Records from a data source:
^^^^^^^^^^^^^^^^

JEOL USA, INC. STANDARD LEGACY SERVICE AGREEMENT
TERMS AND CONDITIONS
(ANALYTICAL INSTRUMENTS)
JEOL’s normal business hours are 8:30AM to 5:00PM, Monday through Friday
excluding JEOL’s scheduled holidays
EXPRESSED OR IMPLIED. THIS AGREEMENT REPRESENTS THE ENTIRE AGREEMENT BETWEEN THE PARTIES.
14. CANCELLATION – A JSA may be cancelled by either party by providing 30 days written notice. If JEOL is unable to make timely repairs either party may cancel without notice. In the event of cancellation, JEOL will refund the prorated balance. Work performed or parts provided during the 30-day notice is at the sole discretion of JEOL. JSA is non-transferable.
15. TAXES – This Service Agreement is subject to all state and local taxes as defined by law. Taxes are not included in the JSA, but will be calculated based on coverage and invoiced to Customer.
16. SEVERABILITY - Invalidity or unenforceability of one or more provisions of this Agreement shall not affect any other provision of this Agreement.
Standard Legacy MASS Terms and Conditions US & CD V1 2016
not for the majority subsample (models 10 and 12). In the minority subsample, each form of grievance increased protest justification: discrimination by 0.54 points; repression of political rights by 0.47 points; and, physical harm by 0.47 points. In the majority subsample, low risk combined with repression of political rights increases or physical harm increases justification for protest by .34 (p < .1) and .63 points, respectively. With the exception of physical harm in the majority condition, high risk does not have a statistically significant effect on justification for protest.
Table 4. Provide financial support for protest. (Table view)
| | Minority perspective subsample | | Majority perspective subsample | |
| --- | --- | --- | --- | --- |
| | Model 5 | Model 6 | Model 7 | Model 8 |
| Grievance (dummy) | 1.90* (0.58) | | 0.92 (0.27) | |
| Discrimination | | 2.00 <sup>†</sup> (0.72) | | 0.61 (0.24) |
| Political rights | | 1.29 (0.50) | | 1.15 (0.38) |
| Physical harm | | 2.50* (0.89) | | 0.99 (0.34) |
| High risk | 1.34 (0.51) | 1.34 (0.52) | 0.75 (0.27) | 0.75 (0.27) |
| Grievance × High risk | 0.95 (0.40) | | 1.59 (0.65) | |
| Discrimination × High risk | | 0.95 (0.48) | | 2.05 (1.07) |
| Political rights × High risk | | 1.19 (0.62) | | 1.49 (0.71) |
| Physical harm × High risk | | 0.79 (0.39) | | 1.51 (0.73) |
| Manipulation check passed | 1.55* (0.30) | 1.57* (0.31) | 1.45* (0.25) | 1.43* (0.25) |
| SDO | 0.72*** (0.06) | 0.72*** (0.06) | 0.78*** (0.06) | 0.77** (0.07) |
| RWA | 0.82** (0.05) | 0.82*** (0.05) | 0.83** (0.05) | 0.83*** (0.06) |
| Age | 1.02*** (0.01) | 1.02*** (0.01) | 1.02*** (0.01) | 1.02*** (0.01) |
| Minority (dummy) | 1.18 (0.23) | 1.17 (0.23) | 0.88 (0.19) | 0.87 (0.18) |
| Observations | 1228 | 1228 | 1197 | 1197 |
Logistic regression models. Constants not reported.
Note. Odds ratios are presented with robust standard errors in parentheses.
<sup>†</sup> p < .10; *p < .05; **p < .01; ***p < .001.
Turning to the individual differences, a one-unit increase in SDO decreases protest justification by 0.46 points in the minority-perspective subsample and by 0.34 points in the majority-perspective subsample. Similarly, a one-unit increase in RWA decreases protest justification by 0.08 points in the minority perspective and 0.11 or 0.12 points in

^^^^^^^^^^^^^^^^

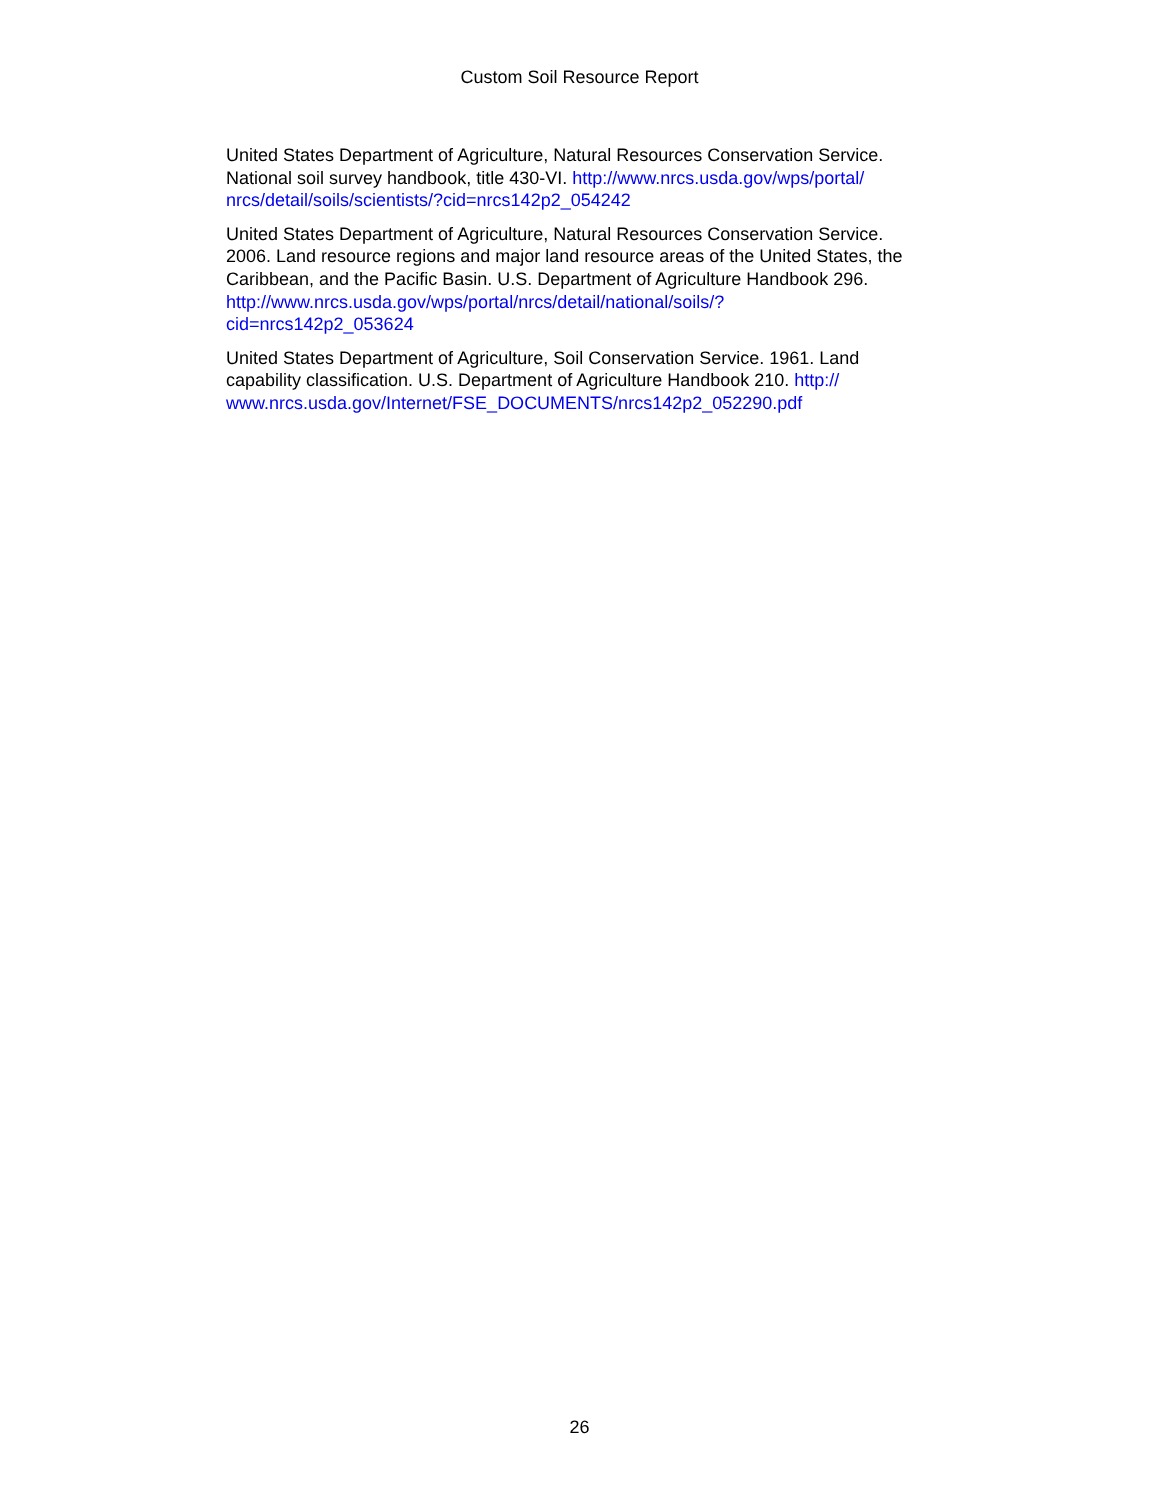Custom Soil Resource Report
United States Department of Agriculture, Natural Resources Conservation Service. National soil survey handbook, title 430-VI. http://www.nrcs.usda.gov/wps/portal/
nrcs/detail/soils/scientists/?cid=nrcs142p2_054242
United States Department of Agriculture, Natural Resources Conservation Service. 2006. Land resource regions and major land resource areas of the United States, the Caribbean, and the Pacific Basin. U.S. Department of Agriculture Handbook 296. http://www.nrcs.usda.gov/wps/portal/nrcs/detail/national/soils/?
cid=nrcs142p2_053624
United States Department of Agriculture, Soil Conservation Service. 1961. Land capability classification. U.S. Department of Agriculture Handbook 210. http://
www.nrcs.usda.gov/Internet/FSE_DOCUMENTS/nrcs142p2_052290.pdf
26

^^^^^^^^^^^^^^^^

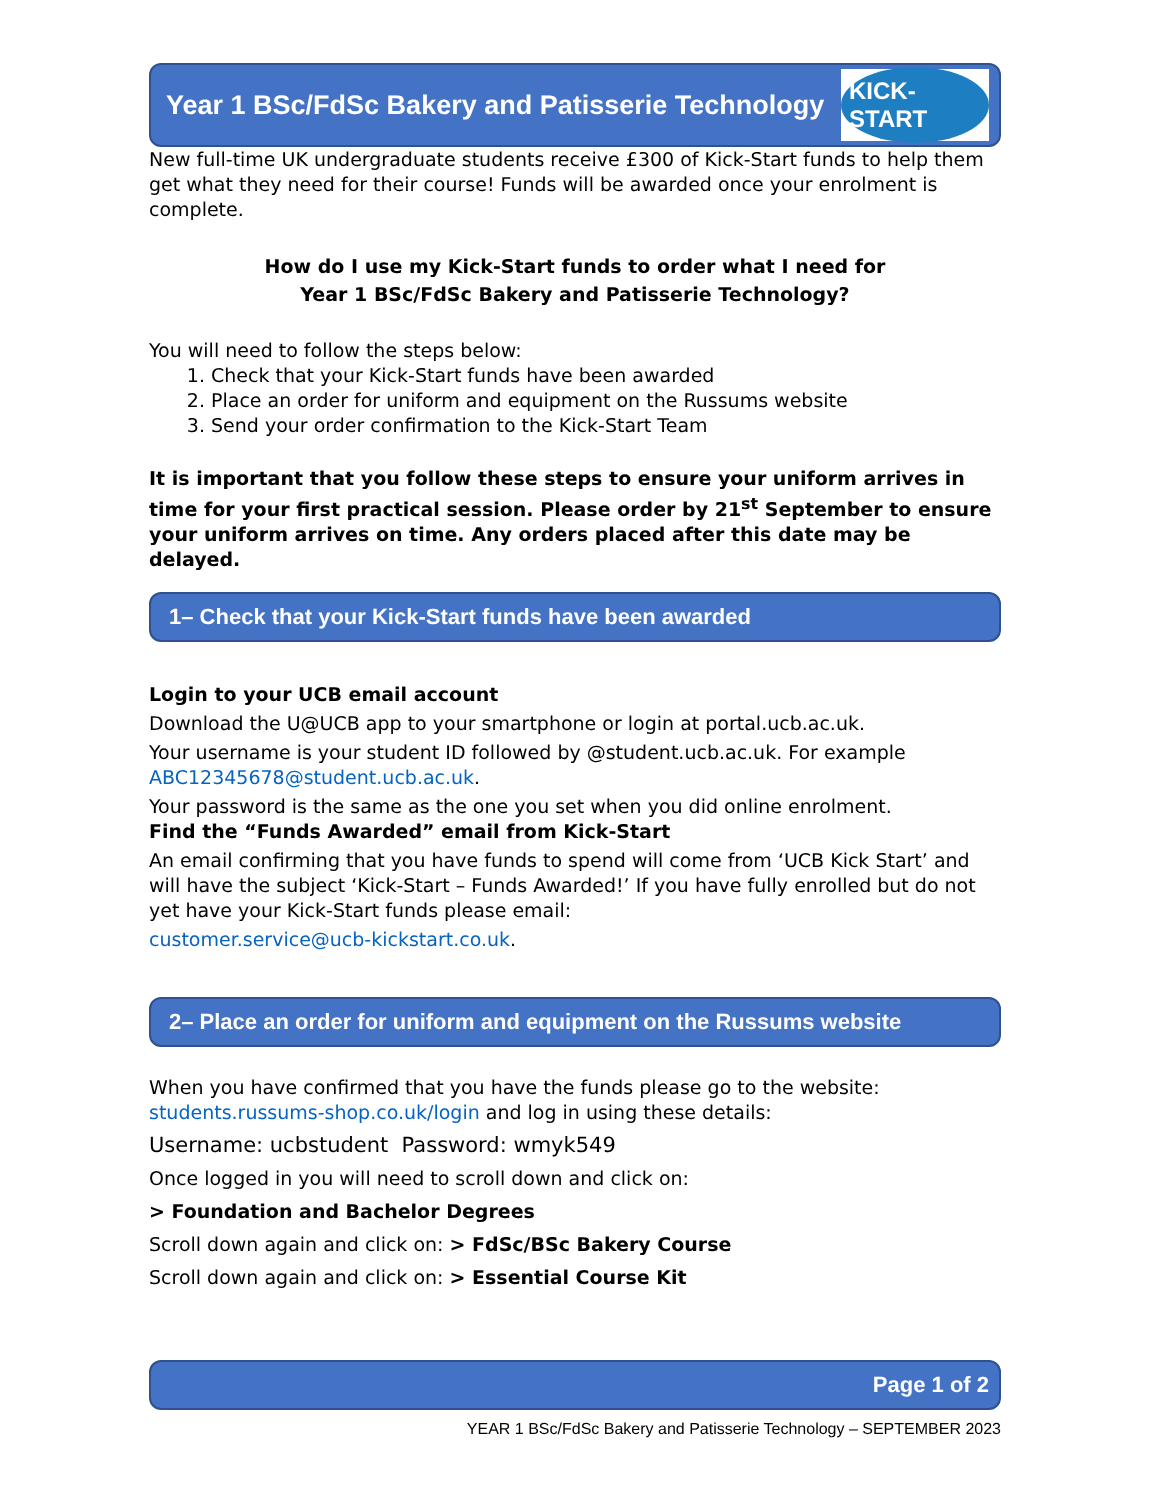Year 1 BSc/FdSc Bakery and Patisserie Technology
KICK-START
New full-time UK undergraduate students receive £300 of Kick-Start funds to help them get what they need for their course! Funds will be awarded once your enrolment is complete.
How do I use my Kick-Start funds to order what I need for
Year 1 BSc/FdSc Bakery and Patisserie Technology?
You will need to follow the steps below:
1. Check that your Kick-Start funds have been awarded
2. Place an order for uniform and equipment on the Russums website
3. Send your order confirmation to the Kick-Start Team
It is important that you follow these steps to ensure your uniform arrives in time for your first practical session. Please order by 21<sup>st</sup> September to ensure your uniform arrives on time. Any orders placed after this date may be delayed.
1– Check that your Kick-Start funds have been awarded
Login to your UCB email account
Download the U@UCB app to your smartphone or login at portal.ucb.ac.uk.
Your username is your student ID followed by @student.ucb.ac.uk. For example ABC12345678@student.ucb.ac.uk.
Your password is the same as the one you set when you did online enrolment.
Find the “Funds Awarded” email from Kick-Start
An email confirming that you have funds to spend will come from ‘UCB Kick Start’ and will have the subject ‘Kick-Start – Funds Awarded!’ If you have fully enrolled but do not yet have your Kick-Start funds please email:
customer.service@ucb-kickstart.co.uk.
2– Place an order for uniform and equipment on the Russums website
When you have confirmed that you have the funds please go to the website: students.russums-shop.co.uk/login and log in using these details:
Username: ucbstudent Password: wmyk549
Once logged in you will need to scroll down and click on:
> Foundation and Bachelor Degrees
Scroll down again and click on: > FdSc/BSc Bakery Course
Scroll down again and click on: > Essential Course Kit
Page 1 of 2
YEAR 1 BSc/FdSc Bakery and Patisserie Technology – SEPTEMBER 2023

^^^^^^^^^^^^^^^^

_Exercise instructions_
Repeat, exactly as they stand above, the lines from the line with "Your password is" to the line with "Scroll down again and click on: > Essential", both lines included.

_Completed exercise_
Your password is the same as the one you set when you did online enrolment.
Find the “Funds Awarded” email from Kick-Start
An email confirming that you have funds to spend will come from ‘UCB Kick Start’ and will have the subject ‘Kick-Start – Funds Awarded!’ If you have fully enrolled but do not yet have your Kick-Start funds please email:
customer.service@ucb-kickstart.co.uk.
2– Place an order for uniform and equipment on the Russums website
When you have confirmed that you have the funds please go to the website: students.russums-shop.co.uk/login and log in using these details:
Username: ucbstudent Password: wmyk549
Once logged in you will need to scroll down and click on:
> Foundation and Bachelor Degrees
Scroll down again and click on: > FdSc/BSc Bakery Course
Scroll down again and click on: > Essential Course Kit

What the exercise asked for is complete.